## What you should do
Write out the records below once more, exactly as they stand.

## Material provided
--- BEGIN ---

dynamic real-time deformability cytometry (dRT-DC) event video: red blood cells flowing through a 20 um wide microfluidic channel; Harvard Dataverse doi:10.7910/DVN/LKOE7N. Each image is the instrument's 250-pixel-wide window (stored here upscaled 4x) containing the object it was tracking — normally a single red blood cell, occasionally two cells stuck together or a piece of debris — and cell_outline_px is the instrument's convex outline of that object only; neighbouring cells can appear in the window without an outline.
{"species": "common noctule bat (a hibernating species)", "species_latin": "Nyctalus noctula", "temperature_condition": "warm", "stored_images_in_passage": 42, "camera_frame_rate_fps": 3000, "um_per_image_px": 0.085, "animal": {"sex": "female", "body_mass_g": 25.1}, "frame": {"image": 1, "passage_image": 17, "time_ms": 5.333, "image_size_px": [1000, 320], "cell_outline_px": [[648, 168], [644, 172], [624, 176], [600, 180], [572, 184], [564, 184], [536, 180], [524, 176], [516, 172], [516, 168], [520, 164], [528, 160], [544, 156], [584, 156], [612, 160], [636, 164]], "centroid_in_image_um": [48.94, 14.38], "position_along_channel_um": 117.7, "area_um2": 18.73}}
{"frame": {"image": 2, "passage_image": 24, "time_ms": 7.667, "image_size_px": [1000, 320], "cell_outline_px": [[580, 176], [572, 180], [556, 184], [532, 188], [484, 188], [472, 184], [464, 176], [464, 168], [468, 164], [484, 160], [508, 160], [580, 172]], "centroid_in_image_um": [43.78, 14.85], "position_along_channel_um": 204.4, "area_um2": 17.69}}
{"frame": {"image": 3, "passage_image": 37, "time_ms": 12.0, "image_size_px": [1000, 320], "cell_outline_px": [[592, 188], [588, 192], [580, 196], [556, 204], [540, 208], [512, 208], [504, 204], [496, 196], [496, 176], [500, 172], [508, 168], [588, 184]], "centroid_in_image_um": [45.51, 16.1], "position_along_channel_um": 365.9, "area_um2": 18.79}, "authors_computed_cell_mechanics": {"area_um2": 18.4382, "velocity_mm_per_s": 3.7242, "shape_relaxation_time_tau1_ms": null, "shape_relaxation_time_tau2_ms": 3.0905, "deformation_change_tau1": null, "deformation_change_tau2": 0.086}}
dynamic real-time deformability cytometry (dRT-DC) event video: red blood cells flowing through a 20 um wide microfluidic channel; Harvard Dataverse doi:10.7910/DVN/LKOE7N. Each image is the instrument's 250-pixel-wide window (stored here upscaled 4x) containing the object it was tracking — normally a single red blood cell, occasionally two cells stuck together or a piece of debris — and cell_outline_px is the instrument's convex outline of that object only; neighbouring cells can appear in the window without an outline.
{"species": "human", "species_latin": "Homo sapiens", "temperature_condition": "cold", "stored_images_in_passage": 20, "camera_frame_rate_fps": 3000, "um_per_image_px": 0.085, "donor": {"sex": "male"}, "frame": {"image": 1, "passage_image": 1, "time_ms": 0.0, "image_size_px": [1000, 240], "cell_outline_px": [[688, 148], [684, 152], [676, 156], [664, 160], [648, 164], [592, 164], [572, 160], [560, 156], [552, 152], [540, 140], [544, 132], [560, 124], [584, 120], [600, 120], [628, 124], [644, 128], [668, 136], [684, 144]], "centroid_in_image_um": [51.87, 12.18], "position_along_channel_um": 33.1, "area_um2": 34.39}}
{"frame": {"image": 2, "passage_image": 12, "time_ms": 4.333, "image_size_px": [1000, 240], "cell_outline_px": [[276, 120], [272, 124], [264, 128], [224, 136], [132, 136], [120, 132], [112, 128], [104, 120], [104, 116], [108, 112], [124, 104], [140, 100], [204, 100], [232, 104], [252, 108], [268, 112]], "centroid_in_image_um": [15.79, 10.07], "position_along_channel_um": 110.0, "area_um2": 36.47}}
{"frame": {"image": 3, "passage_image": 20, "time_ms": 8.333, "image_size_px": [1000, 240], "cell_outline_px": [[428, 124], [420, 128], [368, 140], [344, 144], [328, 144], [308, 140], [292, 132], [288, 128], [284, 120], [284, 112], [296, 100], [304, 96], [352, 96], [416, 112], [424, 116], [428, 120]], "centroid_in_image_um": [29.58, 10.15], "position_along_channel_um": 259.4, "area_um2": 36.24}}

--- END ---

## Completed task
dynamic real-time deformability cytometry (dRT-DC) event video: red blood cells flowing through a 20 um wide microfluidic channel; Harvard Dataverse doi:10.7910/DVN/LKOE7N. Each image is the instrument's 250-pixel-wide window (stored here upscaled 4x) containing the object it was tracking — normally a single red blood cell, occasionally two cells stuck together or a piece of debris — and cell_outline_px is the instrument's convex outline of that object only; neighbouring cells can appear in the window without an outline.
{"species": "common noctule bat (a hibernating species)", "species_latin": "Nyctalus noctula", "temperature_condition": "warm", "stored_images_in_passage": 42, "camera_frame_rate_fps": 3000, "um_per_image_px": 0.085, "animal": {"sex": "female", "body_mass_g": 25.1}, "frame": {"image": 1, "passage_image": 17, "time_ms": 5.333, "image_size_px": [1000, 320], "cell_outline_px": [[648, 168], [644, 172], [624, 176], [600, 180], [572, 184], [564, 184], [536, 180], [524, 176], [516, 172], [516, 168], [520, 164], [528, 160], [544, 156], [584, 156], [612, 160], [636, 164]], "centroid_in_image_um": [48.94, 14.38], "position_along_channel_um": 117.7, "area_um2": 18.73}}
{"frame": {"image": 2, "passage_image": 24, "time_ms": 7.667, "image_size_px": [1000, 320], "cell_outline_px": [[580, 176], [572, 180], [556, 184], [532, 188], [484, 188], [472, 184], [464, 176], [464, 168], [468, 164], [484, 160], [508, 160], [580, 172]], "centroid_in_image_um": [43.78, 14.85], "position_along_channel_um": 204.4, "area_um2": 17.69}}
{"frame": {"image": 3, "passage_image": 37, "time_ms": 12.0, "image_size_px": [1000, 320], "cell_outline_px": [[592, 188], [588, 192], [580, 196], [556, 204], [540, 208], [512, 208], [504, 204], [496, 196], [496, 176], [500, 172], [508, 168], [588, 184]], "centroid_in_image_um": [45.51, 16.1], "position_along_channel_um": 365.9, "area_um2": 18.79}, "authors_computed_cell_mechanics": {"area_um2": 18.4382, "velocity_mm_per_s": 3.7242, "shape_relaxation_time_tau1_ms": null, "shape_relaxation_time_tau2_ms": 3.0905, "deformation_change_tau1": null, "deformation_change_tau2": 0.086}}
dynamic real-time deformability cytometry (dRT-DC) event video: red blood cells flowing through a 20 um wide microfluidic channel; Harvard Dataverse doi:10.7910/DVN/LKOE7N. Each image is the instrument's 250-pixel-wide window (stored here upscaled 4x) containing the object it was tracking — normally a single red blood cell, occasionally two cells stuck together or a piece of debris — and cell_outline_px is the instrument's convex outline of that object only; neighbouring cells can appear in the window without an outline.
{"species": "human", "species_latin": "Homo sapiens", "temperature_condition": "cold", "stored_images_in_passage": 20, "camera_frame_rate_fps": 3000, "um_per_image_px": 0.085, "donor": {"sex": "male"}, "frame": {"image": 1, "passage_image": 1, "time_ms": 0.0, "image_size_px": [1000, 240], "cell_outline_px": [[688, 148], [684, 152], [676, 156], [664, 160], [648, 164], [592, 164], [572, 160], [560, 156], [552, 152], [540, 140], [544, 132], [560, 124], [584, 120], [600, 120], [628, 124], [644, 128], [668, 136], [684, 144]], "centroid_in_image_um": [51.87, 12.18], "position_along_channel_um": 33.1, "area_um2": 34.39}}
{"frame": {"image": 2, "passage_image": 12, "time_ms": 4.333, "image_size_px": [1000, 240], "cell_outline_px": [[276, 120], [272, 124], [264, 128], [224, 136], [132, 136], [120, 132], [112, 128], [104, 120], [104, 116], [108, 112], [124, 104], [140, 100], [204, 100], [232, 104], [252, 108], [268, 112]], "centroid_in_image_um": [15.79, 10.07], "position_along_channel_um": 110.0, "area_um2": 36.47}}
{"frame": {"image": 3, "passage_image": 20, "time_ms": 8.333, "image_size_px": [1000, 240], "cell_outline_px": [[428, 124], [420, 128], [368, 140], [344, 144], [328, 144], [308, 140], [292, 132], [288, 128], [284, 120], [284, 112], [296, 100], [304, 96], [352, 96], [416, 112], [424, 116], [428, 120]], "centroid_in_image_um": [29.58, 10.15], "position_along_channel_um": 259.4, "area_um2": 36.24}}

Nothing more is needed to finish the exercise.